**Action item:**
Records follow. Print exactly the lines from the one that has "aansprakelijkheid en verantwoordelijkheid af" through the one that has "မိသားစုဝငျတဈဦးက ကပွောပါတယျ။ ရဲနဲ့", inclusive, and omit the pictures.

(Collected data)
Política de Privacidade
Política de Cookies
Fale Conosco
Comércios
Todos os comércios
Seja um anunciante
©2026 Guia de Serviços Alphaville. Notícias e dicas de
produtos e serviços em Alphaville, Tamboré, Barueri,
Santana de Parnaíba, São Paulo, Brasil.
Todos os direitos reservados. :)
* * *
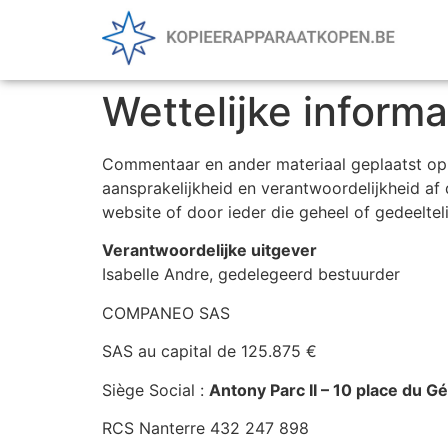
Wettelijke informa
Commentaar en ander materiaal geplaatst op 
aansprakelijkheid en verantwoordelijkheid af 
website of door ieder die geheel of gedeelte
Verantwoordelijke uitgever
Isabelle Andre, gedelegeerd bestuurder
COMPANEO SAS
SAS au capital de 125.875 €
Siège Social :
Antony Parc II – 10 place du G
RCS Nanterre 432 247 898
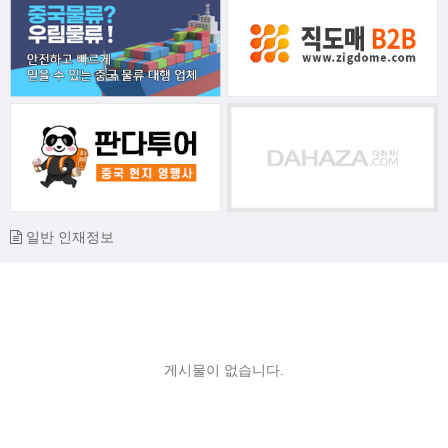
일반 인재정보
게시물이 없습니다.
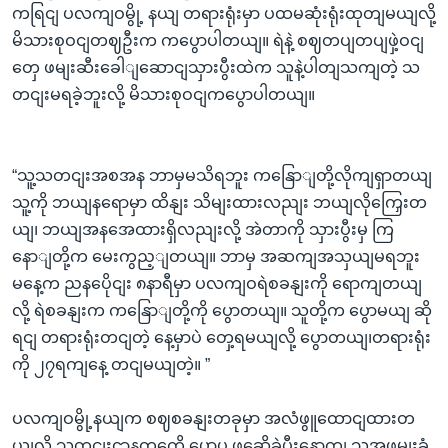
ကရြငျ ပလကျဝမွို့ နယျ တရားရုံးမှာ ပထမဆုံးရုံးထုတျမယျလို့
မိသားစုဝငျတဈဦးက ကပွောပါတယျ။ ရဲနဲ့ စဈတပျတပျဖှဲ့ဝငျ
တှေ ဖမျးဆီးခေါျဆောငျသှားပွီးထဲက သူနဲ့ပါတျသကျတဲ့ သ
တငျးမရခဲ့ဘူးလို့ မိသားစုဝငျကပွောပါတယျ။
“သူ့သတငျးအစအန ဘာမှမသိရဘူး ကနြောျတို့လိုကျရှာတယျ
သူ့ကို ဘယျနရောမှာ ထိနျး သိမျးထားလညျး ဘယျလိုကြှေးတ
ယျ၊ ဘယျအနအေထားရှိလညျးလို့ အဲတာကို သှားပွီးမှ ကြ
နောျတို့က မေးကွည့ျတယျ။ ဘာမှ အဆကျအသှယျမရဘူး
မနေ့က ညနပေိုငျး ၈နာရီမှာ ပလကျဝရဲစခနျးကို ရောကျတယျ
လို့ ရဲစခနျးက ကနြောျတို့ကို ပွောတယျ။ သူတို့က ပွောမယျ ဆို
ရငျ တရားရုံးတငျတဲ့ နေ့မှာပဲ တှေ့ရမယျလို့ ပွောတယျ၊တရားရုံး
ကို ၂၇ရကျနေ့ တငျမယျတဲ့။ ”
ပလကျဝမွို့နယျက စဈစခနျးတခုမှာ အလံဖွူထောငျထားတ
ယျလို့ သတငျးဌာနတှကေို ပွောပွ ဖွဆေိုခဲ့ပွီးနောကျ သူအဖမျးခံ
--
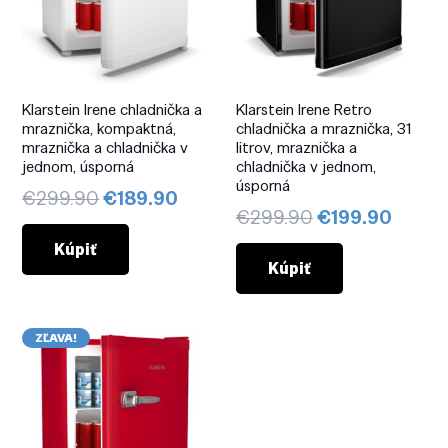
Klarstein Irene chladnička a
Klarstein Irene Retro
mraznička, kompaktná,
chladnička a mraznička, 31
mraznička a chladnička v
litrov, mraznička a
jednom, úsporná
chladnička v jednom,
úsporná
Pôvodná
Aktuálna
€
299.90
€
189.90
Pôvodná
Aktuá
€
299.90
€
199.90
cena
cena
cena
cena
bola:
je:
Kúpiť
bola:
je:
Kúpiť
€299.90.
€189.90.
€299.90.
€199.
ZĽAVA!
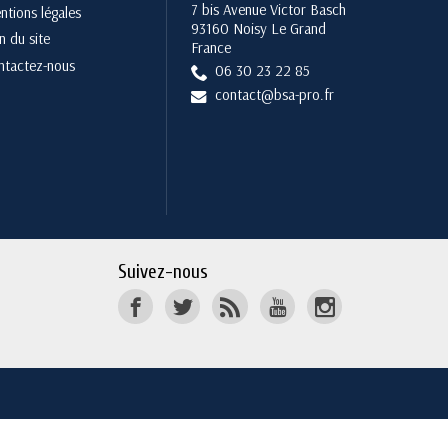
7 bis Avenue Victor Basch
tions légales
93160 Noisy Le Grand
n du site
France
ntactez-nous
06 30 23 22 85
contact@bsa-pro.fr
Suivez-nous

**Problem solution:**
aansprakelijkheid en verantwoordelijkheid af 
website of door ieder die geheel of gedeelte
Verantwoordelijke uitgever
Isabelle Andre, gedelegeerd bestuurder
COMPANEO SAS
SAS au capital de 125.875 €
Siège Social :
Antony Parc II – 10 place du G
RCS Nanterre 432 247 898
일반 인재정보
게시물이 없습니다.
ကရြငျ ပလကျဝမွို့ နယျ တရားရုံးမှာ ပထမဆုံးရုံးထုတျမယျလို့
မိသားစုဝငျတဈဦးက ကပွောပါတယျ။ ရဲနဲ့ စဈတပျတပျဖှဲ့ဝငျ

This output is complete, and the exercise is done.